I'm almost impressed with his bad boy front.
This wife of Larry David's appears to believe that she is a causal agent. I rarely
meet such confident people who believe they can change someone's opinion on an issue
through a 5 minute talk. She must be quite a convincing person. I figure that she
lives somewhere in West Los Angeles. Maybe she would like to speak to my UCLA
environmental economics students on a tuesday/thurs from 9am to 10:15am in Public Policy room #2238? My students are a tough/smart bunch and I'd like to see her impact on their thinking. I promise that they would be nicer than Karl Rove.
April 23, 2007
Bush Aide’s Celebrity Meeting Becomes a Global Warming Run-In
By JIM RUTENBERG
WASHINGTON, April 22 — Put celebrity environmental activists in a room with top Bush administration officials and a meeting of the minds could result. At least that is a theoretical possibility.
The more likely outcome is that an argument will break out, as it did at the White House Correspondents’ Association dinner on Saturday night between Karl Rove, the president’s deputy chief of staff, and the singer Sheryl Crow and Laurie David, a major Democratic donor and a producer of the global warming documentary featuring Al Gore, “An Inconvenient Truth.”
Ms. Crow and Ms. David, who have been visiting campuses in an event billed as the Stop Global Warming College Tour, approached Mr. Rove to urge him to take “a fresh look” at global warming, they explained later.

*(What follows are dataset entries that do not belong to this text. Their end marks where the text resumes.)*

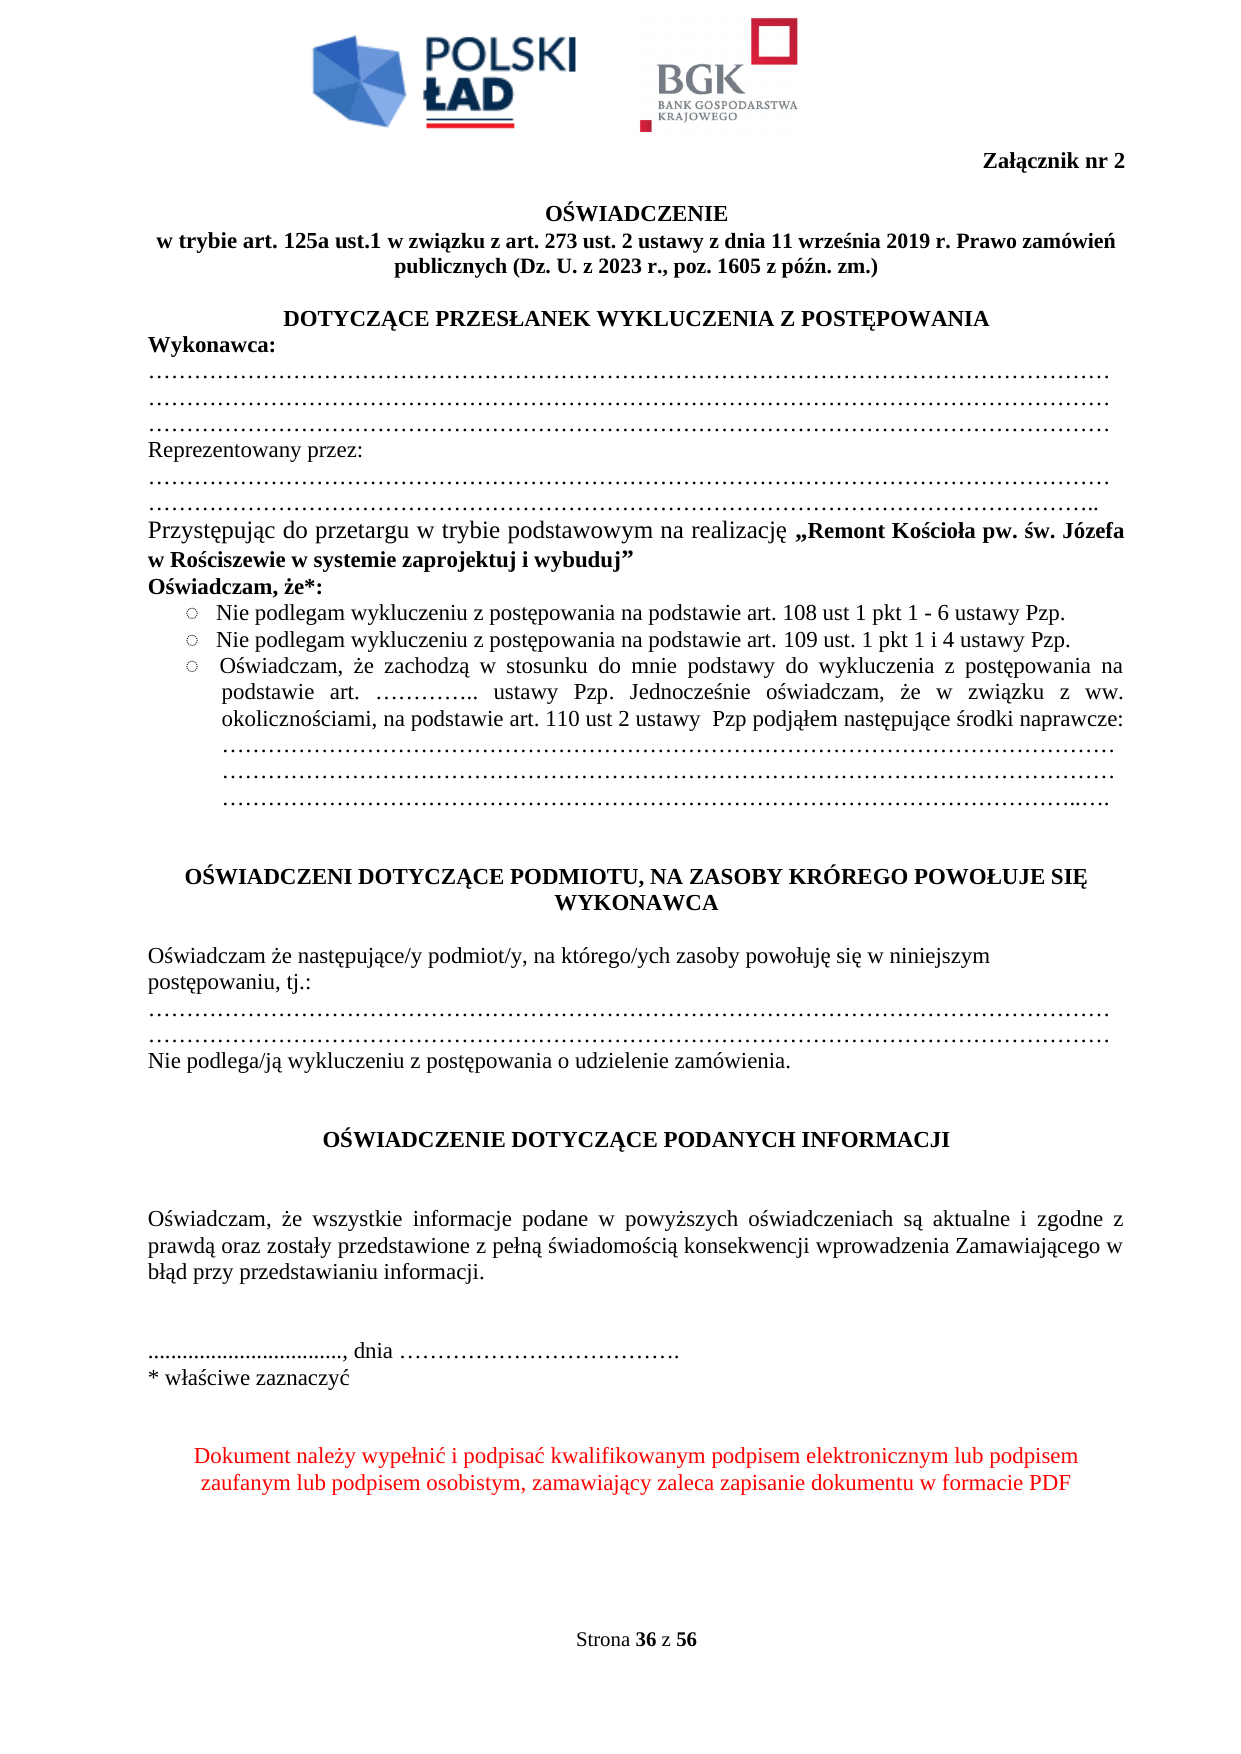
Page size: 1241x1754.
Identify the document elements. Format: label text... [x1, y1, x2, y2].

picture [270, 0, 807, 148]
text ……………………………………………………………………………………………………………………………………………………………………………………………………………………………… [148, 994, 1125, 1047]
text …………………………………………………………………………………………………………………………………………………………………………………………………………………………….. [148, 463, 1125, 515]
text DOTYCZĄCE PRZESŁANEK WYKLUCZENIA Z POSTĘPOWANIA [148, 304, 1125, 331]
text OŚWIADCZENIE [148, 200, 1125, 227]
text 󠄀 Nie podlegam wykluczeniu z postępowania na podstawie art. 109 ust. 1 pkt 1 i 4 ustawy Pzp. [960, 626, 1125, 652]
text 󠄀 Nie podlegam wykluczeniu z postępowania na podstawie art. 108 ust 1 pkt 1 - 6 ustawy Pzp. [185, 599, 1125, 626]
text 󠄀 Nie podlegam wykluczeniu z postępowania na podstawie art. 109 ust. 1 pkt 1 i 4 ustawy Pzp. [148, 626, 783, 652]
text Dokument należy wypełnić i podpisać kwalifikowanym podpisem elektronicznym lub podpisem zaufanym lub podpisem osobistym, zamawiający zaleca zapisanie dokumentu w formacie PDF [148, 1443, 1125, 1495]
text ……………………………………………………………………………………………………………………………………………………………………………………………………………………………………………………………………………………………………………………………………………… [148, 357, 1125, 436]
text w trybie art. 125a ust.1 w związku z art. 273 ust. 2 ustawy z dnia 11 września 2019 r. Prawo zamówień publicznych (Dz. U. z 2023 r., poz. 1605 z późn. zm.) [148, 227, 1125, 278]
text * właściwe zaznaczyć [148, 1363, 1125, 1390]
text 󠄀 Oświadczam, że zachodzą w stosunku do mnie podstawy do wykluczenia z postępowania na podstawie art. ………….. ustawy Pzp. Jednocześnie oświadczam, że w związku z ww. okolicznościami, na podstawie art. 110 ust 2 ustawy Pzp podjąłem następujące środki naprawcze: …………………………………………………………………………………………………………………………………………………………………………………………………………………………………………………………………………………………………………………..…. [185, 652, 1125, 810]
text Wykonawca: [148, 331, 1125, 357]
text OŚWIADCZENIE DOTYCZĄCE PODANYCH INFORMACJI [148, 1126, 1125, 1153]
text Oświadczam, że wszystkie informacje podane w powyższych oświadczeniach są aktualne i zgodne z prawdą oraz zostały przedstawione z pełną świadomością konsekwencji wprowadzenia Zamawiającego w błąd przy przedstawianiu informacji. [148, 1205, 1125, 1284]
text Nie podlega/ją wykluczeniu z postępowania o udzielenie zamówienia. [148, 1047, 1125, 1074]
text Przystępując do przetargu w trybie podstawowym na realizację „Remont Kościoła pw. św. Józefa w Rościszewie w systemie zaprojektuj i wybuduj” [148, 515, 1125, 573]
text Załącznik nr 2 [148, 148, 1114, 174]
subtitle OŚWIADCZENI DOTYCZĄCE PODMIOTU, NA ZASOBY KRÓREGO POWOŁUJE SIĘ WYKONAWCA [148, 863, 1125, 916]
text .................................., dnia ………………………………. [148, 1337, 1125, 1363]
text Oświadczam że następujące/y podmiot/y, na którego/ych zasoby powołuję się w niniejszym postępowaniu, tj.: [148, 942, 1125, 994]
text Reprezentowany przez: [148, 436, 1125, 463]
text Oświadczam, że*: [148, 573, 1125, 599]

Recriminations between the celebrities and the White House carried over into Sunday, with Ms. Crow and Ms. David calling Mr. Rove “a spoiled child throwing a tantrum” and the White House criticizing their “Hollywood histrionics.”
“I honestly thought that I was going to change his mind, like, right there and then,” Ms. David said Sunday, The Associated Press reported.
Ms. Crow was at the dinner as a guest of Bloomberg News. Ms. David and her husband, Larry David, a creator of “Seinfeld,” were guests of CNN. Mr. Rove was a guest of The New York Times.
The one thing all three parties agree on is that the conversation quickly became heated.
As Ms. Crow and Ms. David described it on the Huffington Post Web site on Sunday, when Mr. Rove turned toward his table, Ms. Crow touched his arm and “Karl swung around and spat, ‘Don’t touch me.’ ”
Both sides agreed that Ms. Crow told him, “You can’t speak to us like that, you work for us,” to which Mr. Rove responded, “I don’t work for you, I work for the American people.” Ms. Crow and Ms. David wrote that Ms. Crow shot back, “We are the American people.”
In their joint Internet posting, Ms. Crow and Ms. David described Mr. Rove as responding with “anger flaring,” and as having “exploded with even more venom” as their argument continued.
“She came over to insult me,” Mr. Rove said when asked about the encounter on Saturday night, “and she succeeded.”
Mr. Rove did not respond to a request for comment on the women’s written description of the argument on Sunday.
Tony Fratto, a White House spokesman said, “We have respect for the opinions and passion that many people have for climate change.” But, Mr. Fratto said, “I wish the same respect was afforded to the president.”
He accused Ms. Crow and Ms. David of ignoring the administration’s environmental initiatives, like the president’s push for the development of alternative fuels, and for “going after officials with misinformed assertions at a social dinner.”
“It would be better,” Mr. Fratto said, “to set aside Hollywood histrionics and try to help with the problem instead of this baseless, and tasteless, finger pointing.”